The exhibition talked about one of the most important areas for block printing. There are a few groups of artisans still active, including a small enclave of Rangrez at Astodia Darwarja, who are roghan printers. Chitaras are another group, who live and work in Vasna. ‘They combine painting and block printing to create ritual cloths known as mata-ni-pachedi (cloth of the mother goddess) and mata-no-chandarvo (canopy of the mother goddess)’. These are used to create improvised shrines for goddess worship, ‘especially during the Hindu festival of Navratri’.


Mata-ni-pachedi (cloth of the mother goddess) painted and block printed with natural colours, by Jayantibhai Chitara, Ahmedabad, Gujarat.

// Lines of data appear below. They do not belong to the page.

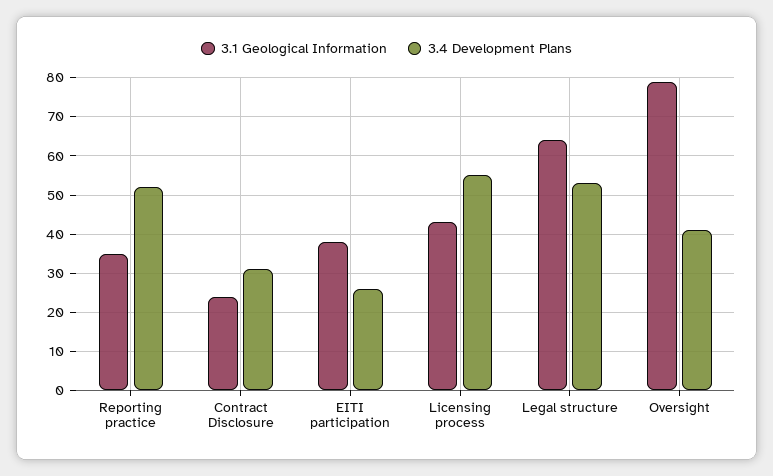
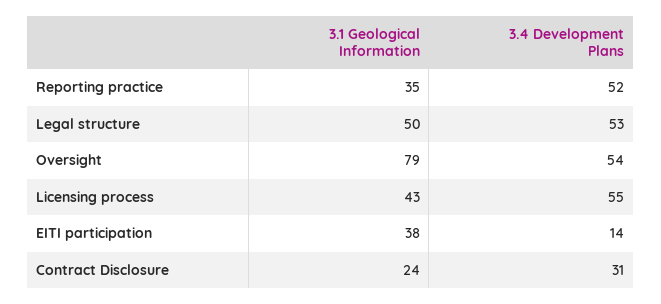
  {
    "3.1 Geological Information": {
      "Reporting practice": 35,
      "Contract Disclosure": 24,
      "EITI participation": 38,
      "Licensing process": 43,
-     "Legal structure": 65,
+     "Legal structure": 50,
      "Oversight": 79
    },
    "3.4 Development Plans": {
      "Reporting practice": 52,
      "Contract Disclosure": 31,
-     "EITI participation": 25,
+     "EITI participation": 14,
      "Licensing process": 55,
      "Legal structure": 53,
-     "Oversight": 40
+     "Oversight": 54
    }
  }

In Western Gujarat where India borders Pakistan there is a desert area called Kachchh district. Here, block printing and dyeing is dominated by Khatris (hereditary artisans). One of the best known textiles made by Khatris is ajrakh. ‘Dyed with natural colours, ajrakh features complex geometric and floral patterns – figurative imagery being proscribed in the Quran’. Here are two examples:


Ajrakh mihrab block printed and dyed with natural colours by Irfan Anwar Khatri, Ajrakhpur, Kachchh, Gujarat


Ajrakh gajji (satin) length block printed and dyed with natural colours by Abduljabbar M. Khatri, Dhamadka, Kachchh, Gujarat

Ajrakh Dyeing Process

The exhibition included a detailed description of the ajkrah dyeing process, including printing the outlines of the design in an iron paste and dyeing the cloth in different baths, using indigo (known as Bodaw) or in red (known as Rang). There are extra steps taken after the Ajrakh process for Minakari, to achieve the depth of colour, and Green Ajrakh.


Example of the dyeing process


Floral design batik print, cotton, block printed and dyed with chemical colours by Shakil Khatri, Rainbow Textiles, Mundra, Kachchh, Gajarat.

North West India: Rajasthan

Block printing in Rajasthan had declined until it was revived in the 1970s. Anokhi, John and Faith Singh’s company, helped with this and is known around the world. ‘Anokhi has continued to sustain production of traditional regional styles while also producing modern prints for fashion and soft furnishings’.

Sanganer ‘was known for highly refined syahi begar textiles that were favoured by the royal court’. Now, they are better known for screen printing. Bagru, a city near Jaipur, is known for dabu prints, using dabu mud as ‘a printed resist and build up multi-coloured designs by repeatedly resist-printing and dyeing’.

Med Resist

A recent innovation, med resist is made from tar mixed with edible oil (peanut, soya etc) and gum from the berja plant, and is unique to the village of Akola in southern Rajasthan.


Med (tar) resist print from Akola, Rajasthan

Blocks used for printing Buti designs, typical of Jaipur, Sanganer and Bagru in Rajasthan. The designs are engraved on hard wood by specialist block makers in Sanganer. The wood shown here is sisam (rosewood).



Photos by Alannah Messett. All quotes and information from the exhibition.